Juniper Networks continued its financial recovery during the second-quarter of 2020, despite COVID-19-related supply chain shortages and economic pressures affecting customer plans. While revenues were down 1% year over year, the company's revenues were up 9% sequentially.
CEO Rami Rahim expressed optimism as the company enters its third quarter. "We're entering Q3 with strong backlog and remain optimistic regarding our ability to navigate ongoing supply chain disruption," he said during the company's second-quarter earnings call.
Rahim explained that in many ways the pandemic has created an atmosphere in which high-end routing is in more demand than ever. "The strategic importance of the global network has never been clearer, and I believe the long-term outlook for the markets we serve remain positive," he said.
Rahim also lauded the company's first 400 Gb/s routing win. "We secured our first 400 Gb/s win during the June quarter with opportunities that span across each of the verticals and geographies we serve," he said.
While Rahim didn't name names, he said the WAN deployment was an encouraging sign of more opportunities to come.
"We continue to expect our 400 Gb/s revenue opportunities to begin in earnest during early 2021 and become a more material driver through the course of the year," the executive predicted.
A Bumpy QuarterAccording to CFO Ken Miller, while Juniper continued to see modest declines during the quarter, things were looking up for the vendor on a quarter-to-quarter basis. Juniper posted net revenues of $1.08 billion, down 1% year over year.
On a sequential basis, Miller said the company's financials are improving rapidly. "All verticals grew with service providers growing 16%, cloud growing 9%, and enterprise growing 1%," he said.
While quarter-to-quarter performance was generally positive, the company's year-over-year revenues were something of a mixed bag.
Juniper's cloud business continued to be a bright spot for the company. Cloud revenues have grown for five consecutive quarters, claimed Rahim.

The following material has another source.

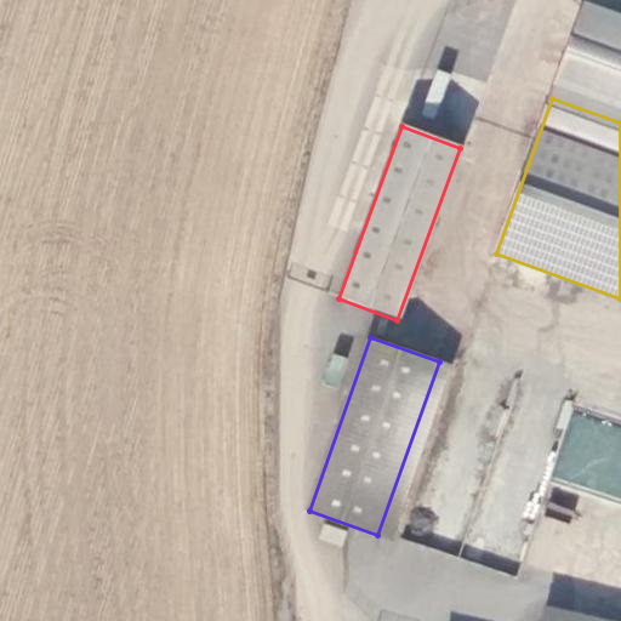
[(332,354),(326,381),(341,385),(346,358),(332,354)]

The company's service provider and software businesses saw declines year over year, fueled by COVID-19-related supply chain disruptions and changes to the company's licensing structure.
"We continue to believe our service provider business is likely to see a mid-single-digit decline in 2020," Rahim said.

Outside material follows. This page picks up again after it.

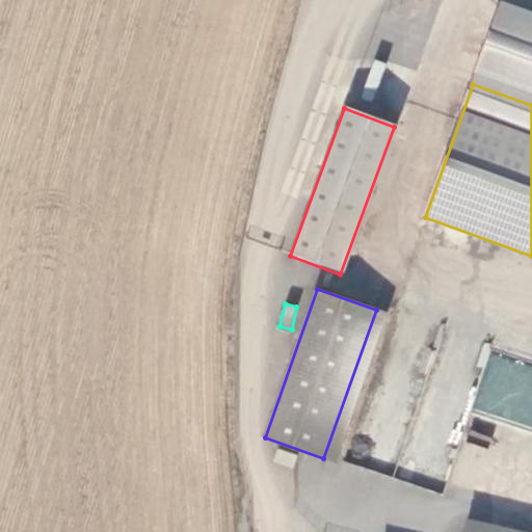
[(471,410),(531,429),(531,365),(488,351),(471,410)]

Meanwhile, Juniper's financial services business performed better than expected, helping to offset a decline in the company's U.S. federal business, which Rahim said was affected by COVID-19.

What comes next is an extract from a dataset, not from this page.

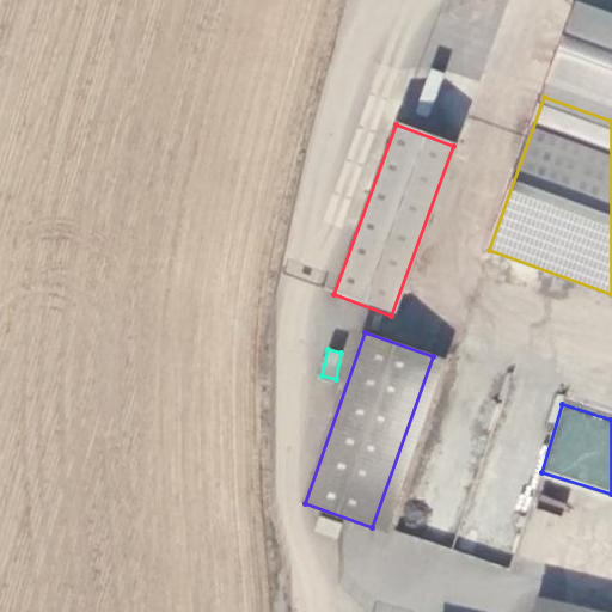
[(586,611),(536,599),(532,611),(586,611)]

Mist continued to see strong growth during the quarter with orders up 170% year over year and new logos increasing by more than 100%. "Mist has now secured four Fortune 10 accounts," boasted Rahim, adding that shift to remote work has bolstered Mist's enterprise at home offering.
Rahim hinted that more of Juniper's enterprise offerings could find their way under the Mist umbrella. "Our strategy to Mistify additional elements of our switching, enterprise routing, and security portfolio though the year is helping us take share from competitors and should create incremental pull-through opportunities for our enterprise offering in future periods," he said.
Q3 OutlookDespite Mist's ongoing success, Juniper's enterprise business remains cloaked in a fog of uncertainty.
"The macro environment remains very uncertain and our longer term visibility remains limited, particularly with respect to the trajectory of our enterprise business," Rahim said.
Miller expressed optimism that Juniper would continue its rebound in Q3 despite market uncertainty.
"At the midpoint of our Q3 guidance, we expect to see sequential revenue and earnings growth. Confidence in our forecast is driven by strong backlog and strength within our service provider and cloud verticals," he said. "We believe these factors should help to offset continued uncertainty in parts of our enterprise market."